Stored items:
# # # #

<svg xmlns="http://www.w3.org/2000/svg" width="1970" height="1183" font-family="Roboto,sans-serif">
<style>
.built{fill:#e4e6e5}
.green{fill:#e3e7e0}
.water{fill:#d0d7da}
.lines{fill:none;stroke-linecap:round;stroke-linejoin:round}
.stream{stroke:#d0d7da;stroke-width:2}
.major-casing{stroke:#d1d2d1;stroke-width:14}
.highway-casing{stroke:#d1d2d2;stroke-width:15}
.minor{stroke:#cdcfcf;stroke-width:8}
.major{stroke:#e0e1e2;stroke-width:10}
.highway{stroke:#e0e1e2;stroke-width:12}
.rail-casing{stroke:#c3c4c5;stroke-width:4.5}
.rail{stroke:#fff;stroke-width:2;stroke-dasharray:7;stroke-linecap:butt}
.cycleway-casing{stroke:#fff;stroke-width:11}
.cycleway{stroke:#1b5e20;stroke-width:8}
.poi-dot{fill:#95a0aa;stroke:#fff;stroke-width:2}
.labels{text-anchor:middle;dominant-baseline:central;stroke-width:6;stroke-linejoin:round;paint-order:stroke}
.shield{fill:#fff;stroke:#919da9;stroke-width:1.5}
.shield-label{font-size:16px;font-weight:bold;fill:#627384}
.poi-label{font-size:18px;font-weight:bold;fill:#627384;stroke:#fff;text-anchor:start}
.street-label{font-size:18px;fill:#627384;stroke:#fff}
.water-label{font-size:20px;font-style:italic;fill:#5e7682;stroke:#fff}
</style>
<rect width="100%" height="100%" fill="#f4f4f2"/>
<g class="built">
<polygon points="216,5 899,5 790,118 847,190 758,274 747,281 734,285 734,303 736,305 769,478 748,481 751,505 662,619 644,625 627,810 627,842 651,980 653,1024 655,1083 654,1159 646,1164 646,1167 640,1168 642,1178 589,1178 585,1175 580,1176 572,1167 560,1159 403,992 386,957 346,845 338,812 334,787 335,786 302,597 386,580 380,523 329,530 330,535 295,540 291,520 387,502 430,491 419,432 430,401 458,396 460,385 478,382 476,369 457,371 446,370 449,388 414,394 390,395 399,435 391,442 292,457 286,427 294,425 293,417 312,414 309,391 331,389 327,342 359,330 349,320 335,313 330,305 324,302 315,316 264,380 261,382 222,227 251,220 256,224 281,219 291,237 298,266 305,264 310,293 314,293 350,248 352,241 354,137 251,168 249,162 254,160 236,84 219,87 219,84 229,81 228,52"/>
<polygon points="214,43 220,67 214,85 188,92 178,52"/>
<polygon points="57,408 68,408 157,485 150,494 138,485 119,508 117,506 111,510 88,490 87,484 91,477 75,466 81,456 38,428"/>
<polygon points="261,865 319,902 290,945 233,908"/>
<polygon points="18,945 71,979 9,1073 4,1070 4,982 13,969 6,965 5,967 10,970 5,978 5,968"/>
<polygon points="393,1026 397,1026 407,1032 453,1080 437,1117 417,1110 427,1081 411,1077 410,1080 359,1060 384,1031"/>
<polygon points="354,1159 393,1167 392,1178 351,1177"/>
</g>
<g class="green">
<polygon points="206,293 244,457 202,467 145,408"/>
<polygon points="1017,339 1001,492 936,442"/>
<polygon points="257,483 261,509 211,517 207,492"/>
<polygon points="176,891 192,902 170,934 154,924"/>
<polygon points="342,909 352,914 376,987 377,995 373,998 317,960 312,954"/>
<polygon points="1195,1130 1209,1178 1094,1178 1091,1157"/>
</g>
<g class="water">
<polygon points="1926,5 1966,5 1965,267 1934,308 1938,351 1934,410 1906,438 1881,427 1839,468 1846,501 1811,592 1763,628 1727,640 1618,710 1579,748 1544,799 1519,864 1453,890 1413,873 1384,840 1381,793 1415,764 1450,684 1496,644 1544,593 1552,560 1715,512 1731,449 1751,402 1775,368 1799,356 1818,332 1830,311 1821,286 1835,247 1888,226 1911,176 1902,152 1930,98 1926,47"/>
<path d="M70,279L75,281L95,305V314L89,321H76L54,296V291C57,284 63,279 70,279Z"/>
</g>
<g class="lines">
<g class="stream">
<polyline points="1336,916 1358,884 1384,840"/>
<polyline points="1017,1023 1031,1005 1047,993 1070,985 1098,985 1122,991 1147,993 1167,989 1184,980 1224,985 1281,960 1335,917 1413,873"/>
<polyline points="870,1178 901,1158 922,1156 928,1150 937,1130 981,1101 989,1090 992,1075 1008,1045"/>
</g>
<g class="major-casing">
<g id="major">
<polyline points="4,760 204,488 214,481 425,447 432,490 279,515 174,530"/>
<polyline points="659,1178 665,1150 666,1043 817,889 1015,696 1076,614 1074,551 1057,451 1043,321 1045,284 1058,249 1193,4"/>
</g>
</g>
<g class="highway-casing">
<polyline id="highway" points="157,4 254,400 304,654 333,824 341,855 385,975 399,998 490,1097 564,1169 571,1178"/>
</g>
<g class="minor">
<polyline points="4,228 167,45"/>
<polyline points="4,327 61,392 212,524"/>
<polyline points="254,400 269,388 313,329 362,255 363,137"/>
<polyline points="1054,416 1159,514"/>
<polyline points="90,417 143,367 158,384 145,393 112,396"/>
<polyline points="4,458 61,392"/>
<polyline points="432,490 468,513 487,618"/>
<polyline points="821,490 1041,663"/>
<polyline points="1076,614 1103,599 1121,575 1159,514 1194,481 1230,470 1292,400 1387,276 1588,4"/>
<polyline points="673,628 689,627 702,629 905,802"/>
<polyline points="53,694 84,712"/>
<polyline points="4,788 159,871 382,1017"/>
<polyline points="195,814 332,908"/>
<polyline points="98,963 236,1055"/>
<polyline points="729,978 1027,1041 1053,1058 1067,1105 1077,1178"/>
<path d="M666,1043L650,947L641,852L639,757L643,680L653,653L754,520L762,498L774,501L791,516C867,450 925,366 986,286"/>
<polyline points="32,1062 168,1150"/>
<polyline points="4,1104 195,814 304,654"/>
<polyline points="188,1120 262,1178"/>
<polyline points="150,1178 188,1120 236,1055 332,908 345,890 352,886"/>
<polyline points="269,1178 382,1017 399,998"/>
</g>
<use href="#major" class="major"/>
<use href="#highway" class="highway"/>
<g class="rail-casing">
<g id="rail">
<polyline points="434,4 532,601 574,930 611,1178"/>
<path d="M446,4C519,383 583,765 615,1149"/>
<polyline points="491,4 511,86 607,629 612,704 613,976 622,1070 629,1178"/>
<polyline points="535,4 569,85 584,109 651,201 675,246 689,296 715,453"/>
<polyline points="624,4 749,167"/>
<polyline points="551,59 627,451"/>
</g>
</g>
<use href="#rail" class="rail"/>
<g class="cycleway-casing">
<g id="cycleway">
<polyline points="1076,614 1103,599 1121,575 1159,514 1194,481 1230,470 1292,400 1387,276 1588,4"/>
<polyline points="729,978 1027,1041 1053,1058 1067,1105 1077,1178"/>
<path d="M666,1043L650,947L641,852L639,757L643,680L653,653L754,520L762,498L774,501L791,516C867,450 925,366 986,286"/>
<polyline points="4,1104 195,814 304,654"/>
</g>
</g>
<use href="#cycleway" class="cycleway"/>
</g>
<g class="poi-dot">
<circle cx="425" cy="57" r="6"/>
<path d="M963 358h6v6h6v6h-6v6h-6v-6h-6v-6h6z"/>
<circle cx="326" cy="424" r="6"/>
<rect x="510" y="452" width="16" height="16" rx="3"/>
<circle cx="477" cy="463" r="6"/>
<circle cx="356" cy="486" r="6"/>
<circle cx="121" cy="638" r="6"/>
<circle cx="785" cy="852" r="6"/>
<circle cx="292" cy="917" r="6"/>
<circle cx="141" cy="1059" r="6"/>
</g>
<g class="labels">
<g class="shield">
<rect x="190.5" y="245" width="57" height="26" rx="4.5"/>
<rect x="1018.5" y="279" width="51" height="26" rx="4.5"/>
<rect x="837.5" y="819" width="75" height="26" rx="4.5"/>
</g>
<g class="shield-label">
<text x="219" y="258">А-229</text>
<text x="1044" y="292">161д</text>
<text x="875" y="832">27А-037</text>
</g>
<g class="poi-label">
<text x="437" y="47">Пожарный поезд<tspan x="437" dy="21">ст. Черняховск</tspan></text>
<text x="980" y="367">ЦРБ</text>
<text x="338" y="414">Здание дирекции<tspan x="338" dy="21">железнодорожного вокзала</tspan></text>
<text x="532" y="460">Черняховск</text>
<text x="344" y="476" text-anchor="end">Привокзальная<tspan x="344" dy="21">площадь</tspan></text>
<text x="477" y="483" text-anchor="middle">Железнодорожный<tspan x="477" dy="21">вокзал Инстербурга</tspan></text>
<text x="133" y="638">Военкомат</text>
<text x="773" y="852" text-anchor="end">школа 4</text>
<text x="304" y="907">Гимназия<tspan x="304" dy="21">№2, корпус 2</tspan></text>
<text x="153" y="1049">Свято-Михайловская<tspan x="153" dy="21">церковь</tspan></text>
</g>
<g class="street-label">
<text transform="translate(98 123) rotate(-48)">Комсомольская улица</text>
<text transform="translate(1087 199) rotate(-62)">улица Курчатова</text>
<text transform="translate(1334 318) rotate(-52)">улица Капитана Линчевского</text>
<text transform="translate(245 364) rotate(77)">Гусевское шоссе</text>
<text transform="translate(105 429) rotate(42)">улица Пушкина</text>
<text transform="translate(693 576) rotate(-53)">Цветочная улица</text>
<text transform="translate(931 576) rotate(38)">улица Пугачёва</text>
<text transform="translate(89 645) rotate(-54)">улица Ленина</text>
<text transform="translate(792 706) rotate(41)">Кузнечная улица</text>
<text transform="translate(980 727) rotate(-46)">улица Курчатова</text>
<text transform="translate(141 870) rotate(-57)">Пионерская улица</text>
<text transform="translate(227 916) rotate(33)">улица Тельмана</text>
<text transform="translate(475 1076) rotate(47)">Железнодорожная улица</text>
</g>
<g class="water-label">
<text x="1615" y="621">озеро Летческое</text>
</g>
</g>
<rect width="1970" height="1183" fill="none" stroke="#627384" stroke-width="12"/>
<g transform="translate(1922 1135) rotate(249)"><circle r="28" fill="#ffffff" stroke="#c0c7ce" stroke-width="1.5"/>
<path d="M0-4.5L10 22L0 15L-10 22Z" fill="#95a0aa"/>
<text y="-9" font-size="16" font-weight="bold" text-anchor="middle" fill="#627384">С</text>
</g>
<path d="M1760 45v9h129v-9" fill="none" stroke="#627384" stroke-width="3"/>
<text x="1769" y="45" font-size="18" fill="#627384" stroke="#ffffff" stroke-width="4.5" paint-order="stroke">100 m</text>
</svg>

# # # #

### TRY IT:
Copy every line from the data that includes the string "labels".

### COMPLETED TASK:
.labels{text-anchor:middle;dominant-baseline:central;stroke-width:6;stroke-linejoin:round;paint-order:stroke}
<g class="labels">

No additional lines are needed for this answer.